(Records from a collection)
• • • • •

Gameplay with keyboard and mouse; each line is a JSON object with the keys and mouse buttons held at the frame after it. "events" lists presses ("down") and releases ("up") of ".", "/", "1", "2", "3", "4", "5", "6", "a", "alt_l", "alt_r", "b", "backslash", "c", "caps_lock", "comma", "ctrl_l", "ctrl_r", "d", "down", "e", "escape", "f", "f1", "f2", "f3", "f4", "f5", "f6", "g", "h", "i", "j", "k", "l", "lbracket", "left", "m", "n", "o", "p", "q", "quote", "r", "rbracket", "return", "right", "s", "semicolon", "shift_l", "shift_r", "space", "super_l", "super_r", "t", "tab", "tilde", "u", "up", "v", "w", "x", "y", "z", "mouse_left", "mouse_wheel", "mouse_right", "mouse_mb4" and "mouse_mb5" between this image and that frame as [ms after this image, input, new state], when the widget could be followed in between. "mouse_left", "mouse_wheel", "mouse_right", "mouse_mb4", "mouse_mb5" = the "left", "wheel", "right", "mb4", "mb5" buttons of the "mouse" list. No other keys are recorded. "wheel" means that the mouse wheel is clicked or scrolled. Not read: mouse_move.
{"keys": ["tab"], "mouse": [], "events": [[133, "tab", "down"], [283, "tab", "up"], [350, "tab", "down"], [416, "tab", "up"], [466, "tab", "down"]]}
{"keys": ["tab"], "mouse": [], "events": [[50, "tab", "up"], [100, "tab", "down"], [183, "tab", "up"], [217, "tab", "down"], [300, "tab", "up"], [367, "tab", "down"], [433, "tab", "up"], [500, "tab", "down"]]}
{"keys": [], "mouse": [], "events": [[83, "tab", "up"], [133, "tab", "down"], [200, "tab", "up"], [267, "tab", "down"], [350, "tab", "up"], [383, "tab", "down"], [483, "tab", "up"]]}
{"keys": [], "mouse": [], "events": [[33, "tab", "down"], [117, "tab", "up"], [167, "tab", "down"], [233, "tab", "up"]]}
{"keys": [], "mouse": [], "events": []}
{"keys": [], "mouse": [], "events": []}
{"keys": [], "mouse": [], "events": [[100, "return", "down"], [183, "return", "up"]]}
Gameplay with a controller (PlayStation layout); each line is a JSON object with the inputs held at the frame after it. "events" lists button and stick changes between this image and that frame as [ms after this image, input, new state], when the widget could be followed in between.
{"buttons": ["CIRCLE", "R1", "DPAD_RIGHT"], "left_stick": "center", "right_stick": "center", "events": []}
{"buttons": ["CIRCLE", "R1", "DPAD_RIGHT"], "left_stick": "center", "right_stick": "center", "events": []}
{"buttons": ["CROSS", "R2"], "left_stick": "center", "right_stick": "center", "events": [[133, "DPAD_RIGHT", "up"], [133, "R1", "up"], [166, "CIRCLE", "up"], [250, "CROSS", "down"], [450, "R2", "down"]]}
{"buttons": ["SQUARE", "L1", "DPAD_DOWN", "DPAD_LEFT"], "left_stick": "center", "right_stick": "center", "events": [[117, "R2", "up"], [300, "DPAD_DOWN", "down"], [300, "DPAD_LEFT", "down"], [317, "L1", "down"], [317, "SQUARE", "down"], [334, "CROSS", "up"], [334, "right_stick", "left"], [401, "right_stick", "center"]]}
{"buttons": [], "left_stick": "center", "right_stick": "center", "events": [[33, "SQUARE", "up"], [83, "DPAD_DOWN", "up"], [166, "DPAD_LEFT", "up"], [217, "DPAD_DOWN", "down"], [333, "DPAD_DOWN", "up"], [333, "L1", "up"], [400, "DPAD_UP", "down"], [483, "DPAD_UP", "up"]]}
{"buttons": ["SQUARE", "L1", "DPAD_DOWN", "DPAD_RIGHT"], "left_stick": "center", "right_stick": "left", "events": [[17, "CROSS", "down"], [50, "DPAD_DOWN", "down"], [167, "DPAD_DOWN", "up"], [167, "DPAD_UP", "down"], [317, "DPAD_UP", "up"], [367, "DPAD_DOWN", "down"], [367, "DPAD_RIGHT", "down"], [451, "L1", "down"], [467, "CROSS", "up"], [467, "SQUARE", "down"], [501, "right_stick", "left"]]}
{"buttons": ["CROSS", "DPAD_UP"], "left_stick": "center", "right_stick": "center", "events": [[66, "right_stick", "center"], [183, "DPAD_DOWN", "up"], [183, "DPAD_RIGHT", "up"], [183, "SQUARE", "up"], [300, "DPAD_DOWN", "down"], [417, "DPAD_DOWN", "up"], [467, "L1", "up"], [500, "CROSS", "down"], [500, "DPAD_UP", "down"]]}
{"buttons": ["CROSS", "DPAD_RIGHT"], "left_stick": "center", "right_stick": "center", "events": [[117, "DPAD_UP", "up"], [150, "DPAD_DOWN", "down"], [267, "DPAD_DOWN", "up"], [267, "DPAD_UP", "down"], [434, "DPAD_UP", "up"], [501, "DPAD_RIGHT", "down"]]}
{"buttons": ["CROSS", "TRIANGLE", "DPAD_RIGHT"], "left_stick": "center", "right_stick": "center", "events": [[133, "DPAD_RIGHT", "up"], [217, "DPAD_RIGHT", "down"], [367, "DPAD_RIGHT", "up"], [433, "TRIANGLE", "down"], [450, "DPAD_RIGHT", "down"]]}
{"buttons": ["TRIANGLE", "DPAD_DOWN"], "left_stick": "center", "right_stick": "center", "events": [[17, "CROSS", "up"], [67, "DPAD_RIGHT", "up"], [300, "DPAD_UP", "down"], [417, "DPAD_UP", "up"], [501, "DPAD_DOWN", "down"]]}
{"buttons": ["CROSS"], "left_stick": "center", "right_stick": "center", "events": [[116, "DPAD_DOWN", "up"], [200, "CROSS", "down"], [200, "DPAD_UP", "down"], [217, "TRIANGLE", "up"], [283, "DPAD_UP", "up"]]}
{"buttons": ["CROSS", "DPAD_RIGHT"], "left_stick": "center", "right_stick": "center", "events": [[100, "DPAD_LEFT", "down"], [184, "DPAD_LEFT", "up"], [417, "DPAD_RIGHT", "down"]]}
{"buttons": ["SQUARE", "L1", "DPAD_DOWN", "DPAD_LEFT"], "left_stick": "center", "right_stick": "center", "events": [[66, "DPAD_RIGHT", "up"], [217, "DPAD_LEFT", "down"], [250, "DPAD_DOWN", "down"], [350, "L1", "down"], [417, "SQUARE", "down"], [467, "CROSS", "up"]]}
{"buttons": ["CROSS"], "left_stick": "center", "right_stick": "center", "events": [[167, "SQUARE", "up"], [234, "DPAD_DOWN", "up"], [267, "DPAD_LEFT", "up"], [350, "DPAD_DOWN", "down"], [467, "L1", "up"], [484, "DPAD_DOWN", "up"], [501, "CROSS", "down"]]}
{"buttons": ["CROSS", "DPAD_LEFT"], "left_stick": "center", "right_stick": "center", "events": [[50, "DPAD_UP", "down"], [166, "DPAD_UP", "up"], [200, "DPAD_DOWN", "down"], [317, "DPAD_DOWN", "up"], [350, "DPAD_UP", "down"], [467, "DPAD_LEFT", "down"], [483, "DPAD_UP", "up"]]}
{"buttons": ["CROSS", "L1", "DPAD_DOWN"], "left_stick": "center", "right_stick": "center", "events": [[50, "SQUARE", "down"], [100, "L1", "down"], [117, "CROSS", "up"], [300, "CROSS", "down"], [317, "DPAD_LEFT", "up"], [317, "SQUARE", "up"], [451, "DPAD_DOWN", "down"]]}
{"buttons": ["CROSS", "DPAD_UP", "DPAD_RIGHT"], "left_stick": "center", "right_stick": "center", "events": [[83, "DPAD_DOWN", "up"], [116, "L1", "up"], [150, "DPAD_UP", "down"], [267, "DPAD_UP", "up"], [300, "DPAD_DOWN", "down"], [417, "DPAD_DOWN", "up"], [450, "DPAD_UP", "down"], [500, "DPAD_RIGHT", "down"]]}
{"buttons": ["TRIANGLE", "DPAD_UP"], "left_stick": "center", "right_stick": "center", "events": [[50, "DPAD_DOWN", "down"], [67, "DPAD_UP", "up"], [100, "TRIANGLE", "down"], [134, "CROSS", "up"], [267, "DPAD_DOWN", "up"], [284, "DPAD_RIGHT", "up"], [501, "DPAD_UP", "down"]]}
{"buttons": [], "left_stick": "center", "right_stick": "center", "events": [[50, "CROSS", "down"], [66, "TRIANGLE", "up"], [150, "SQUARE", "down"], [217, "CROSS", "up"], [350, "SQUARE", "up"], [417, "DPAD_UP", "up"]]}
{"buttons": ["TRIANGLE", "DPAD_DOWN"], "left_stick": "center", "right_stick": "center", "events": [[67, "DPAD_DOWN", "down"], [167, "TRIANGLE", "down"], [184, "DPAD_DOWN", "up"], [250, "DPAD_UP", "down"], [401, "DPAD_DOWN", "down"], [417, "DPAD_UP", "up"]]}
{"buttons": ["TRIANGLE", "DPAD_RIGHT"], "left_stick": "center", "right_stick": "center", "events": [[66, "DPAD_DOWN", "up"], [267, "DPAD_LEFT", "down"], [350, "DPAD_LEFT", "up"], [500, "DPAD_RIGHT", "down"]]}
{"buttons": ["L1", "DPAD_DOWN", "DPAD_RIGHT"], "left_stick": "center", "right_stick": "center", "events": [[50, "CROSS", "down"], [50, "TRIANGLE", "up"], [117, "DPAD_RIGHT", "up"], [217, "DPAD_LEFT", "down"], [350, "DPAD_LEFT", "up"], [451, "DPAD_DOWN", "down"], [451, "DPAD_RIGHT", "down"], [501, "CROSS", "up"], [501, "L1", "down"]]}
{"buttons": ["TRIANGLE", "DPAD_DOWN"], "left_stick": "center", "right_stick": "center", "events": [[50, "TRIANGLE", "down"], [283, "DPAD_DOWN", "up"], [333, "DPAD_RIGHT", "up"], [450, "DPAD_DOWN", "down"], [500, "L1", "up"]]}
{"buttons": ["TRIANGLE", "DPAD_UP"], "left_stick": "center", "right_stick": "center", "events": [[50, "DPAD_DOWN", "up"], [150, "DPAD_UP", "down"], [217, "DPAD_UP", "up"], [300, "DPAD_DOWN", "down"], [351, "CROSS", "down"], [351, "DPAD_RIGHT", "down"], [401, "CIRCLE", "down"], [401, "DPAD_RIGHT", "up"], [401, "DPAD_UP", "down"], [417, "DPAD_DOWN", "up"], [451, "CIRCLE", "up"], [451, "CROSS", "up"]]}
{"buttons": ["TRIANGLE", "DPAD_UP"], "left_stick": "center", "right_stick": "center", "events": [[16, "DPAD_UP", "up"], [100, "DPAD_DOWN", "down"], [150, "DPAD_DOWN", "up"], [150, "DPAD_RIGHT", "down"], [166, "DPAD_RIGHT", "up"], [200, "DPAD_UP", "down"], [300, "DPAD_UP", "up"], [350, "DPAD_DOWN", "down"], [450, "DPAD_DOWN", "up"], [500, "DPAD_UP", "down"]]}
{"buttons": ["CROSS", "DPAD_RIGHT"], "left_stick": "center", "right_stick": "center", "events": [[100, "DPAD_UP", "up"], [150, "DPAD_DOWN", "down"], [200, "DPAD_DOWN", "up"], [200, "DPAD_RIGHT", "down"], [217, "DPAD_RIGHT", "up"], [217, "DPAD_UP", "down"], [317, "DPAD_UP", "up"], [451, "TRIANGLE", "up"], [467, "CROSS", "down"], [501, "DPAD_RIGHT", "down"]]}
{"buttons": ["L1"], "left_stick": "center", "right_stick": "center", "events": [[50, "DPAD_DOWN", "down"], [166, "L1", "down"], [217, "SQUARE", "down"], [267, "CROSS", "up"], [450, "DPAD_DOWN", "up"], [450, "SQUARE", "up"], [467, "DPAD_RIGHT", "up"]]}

• • • • •

▶ **Task goal**
Go line by line through the data and copy any that contain "Gameplay".

▶ **Result of the exercise**
Gameplay with keyboard and mouse; each line is a JSON object with the keys and mouse buttons held at the frame after it. "events" lists presses ("down") and releases ("up") of ".", "/", "1", "2", "3", "4", "5", "6", "a", "alt_l", "alt_r", "b", "backslash", "c", "caps_lock", "comma", "ctrl_l", "ctrl_r", "d", "down", "e", "escape", "f", "f1", "f2", "f3", "f4", "f5", "f6", "g", "h", "i", "j", "k", "l", "lbracket", "left", "m", "n", "o", "p", "q", "quote", "r", "rbracket", "return", "right", "s", "semicolon", "shift_l", "shift_r", "space", "super_l", "super_r", "t", "tab", "tilde", "u", "up", "v", "w", "x", "y", "z", "mouse_left", "mouse_wheel", "mouse_right", "mouse_mb4" and "mouse_mb5" between this image and that frame as [ms after this image, input, new state], when the widget could be followed in between. "mouse_left", "mouse_wheel", "mouse_right", "mouse_mb4", "mouse_mb5" = the "left", "wheel", "right", "mb4", "mb5" buttons of the "mouse" list. No other keys are recorded. "wheel" means that the mouse wheel is clicked or scrolled. Not read: mouse_move.
Gameplay with a controller (PlayStation layout); each line is a JSON object with the inputs held at the frame after it. "events" lists button and stick changes between this image and that frame as [ms after this image, input, new state], when the widget could be followed in between.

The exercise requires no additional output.